To perform exactly these actions, run the following command to apply:
    terraform apply "1.plan"

Note: terraform plan output shows that this code is going to a GKE cluster. --out 1.plan flag tells terraform to save the plan in a file.

  1. The execution plan looks good, so let’s move ahead and apply this plan.
terraform apply 1.plan

Output

google_container_cluster.my_k8s_cluster: Creating...
google_container_cluster.my_k8s_cluster: Still creating... [10s elapsed]
google_container_cluster.my_k8s_cluster: Still creating... [1m10s elapsed]
google_container_cluster.my_k8s_cluster: Still creating... [2m10s elapsed]
google_container_cluster.my_k8s_cluster: Still creating... [3m20s elapsed]
google_container_cluster.my_k8s_cluster: Creation complete after 3m23s [id=projects/workshop-demo-adqw12/locations/europe-west2/clusters/my-k8s-cluster]

Apply complete! Resources: 1 added, 0 changed, 0 destroyed.

Note: Creating a GKE cluster could take 4-7mins.
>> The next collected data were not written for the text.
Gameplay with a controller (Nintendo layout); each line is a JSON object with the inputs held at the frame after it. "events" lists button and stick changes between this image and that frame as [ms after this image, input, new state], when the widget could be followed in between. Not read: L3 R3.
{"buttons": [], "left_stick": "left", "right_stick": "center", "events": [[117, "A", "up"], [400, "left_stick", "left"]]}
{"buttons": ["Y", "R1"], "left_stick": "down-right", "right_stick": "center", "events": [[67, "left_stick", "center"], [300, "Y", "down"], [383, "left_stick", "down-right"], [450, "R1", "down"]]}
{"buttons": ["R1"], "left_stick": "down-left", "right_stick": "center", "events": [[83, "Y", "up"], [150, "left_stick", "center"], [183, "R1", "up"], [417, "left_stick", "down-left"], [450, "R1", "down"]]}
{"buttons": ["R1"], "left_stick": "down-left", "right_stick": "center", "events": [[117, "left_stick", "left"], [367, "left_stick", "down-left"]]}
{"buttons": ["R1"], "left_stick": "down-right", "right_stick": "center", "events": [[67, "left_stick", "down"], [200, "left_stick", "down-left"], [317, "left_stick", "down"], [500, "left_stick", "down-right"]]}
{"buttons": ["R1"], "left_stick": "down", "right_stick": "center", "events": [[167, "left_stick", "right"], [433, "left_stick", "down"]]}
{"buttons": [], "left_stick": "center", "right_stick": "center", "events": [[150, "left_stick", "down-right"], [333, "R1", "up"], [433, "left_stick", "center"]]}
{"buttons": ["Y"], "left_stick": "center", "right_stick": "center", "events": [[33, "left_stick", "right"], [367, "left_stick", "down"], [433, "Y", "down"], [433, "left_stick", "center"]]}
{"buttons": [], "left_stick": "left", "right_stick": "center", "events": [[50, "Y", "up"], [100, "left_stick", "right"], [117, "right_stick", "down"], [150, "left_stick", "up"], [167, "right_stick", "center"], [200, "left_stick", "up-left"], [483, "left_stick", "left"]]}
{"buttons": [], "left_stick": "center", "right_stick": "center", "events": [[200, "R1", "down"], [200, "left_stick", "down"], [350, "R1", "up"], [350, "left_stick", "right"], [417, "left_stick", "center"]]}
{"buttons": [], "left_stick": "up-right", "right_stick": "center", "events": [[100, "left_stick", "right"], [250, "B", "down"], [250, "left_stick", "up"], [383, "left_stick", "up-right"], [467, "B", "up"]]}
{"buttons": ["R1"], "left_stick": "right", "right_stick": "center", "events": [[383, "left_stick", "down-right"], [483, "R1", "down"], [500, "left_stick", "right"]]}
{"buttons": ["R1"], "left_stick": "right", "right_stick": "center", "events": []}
  1. Let’s connect with GKE cluster.
gcloud container clusters get-credentials my-k8s-cluster --region europe-west2 --project workshop-demo-adqw12

Output

Fetching cluster endpoint and auth data.
kubeconfig entry generated for my-k8s-cluster.
  1. Now, run kubectl version command to check server version.
kubectl version

Output

Client Version: version.Info{Major:"1", Minor:"14+", GitVersion:"v1.14.10-dispatcher", GitCommit:"f5757a1dee5a89cc5e29cd7159076648bf21a02b", GitTreeState:"clean", BuildDate:"2020-02-06T03:31:35Z", GoVersion:"go1.12.12b4", Compiler:"gc", Platform:"darwin/amd64"}
Server Version: version.Info{Major:"1", Minor:"14+", GitVersion:"v1.14.10-gke.17", GitCommit:"bdceba0734835c6cb1acbd1c447caf17d8613b44", GitTreeState:"clean", BuildDate:"2020-01-17T23:10:13Z", GoVersion:"go1.12.12b4", Compiler:"gc", Platform:"linux/amd64"}
  1. Now, we will move to Google Cloud Platform Console to view GKE cluster properties. Photo Photo

  2. Once we no longer need this infrastructure, we can cleanup to reduce costs.

terraform destroy

Output

  google_container_cluster.my_k8s_cluster: Refreshing state... [id=projects/workshop-demo-adqw12/locations/europe-west2/clusters/my-k8s-cluster]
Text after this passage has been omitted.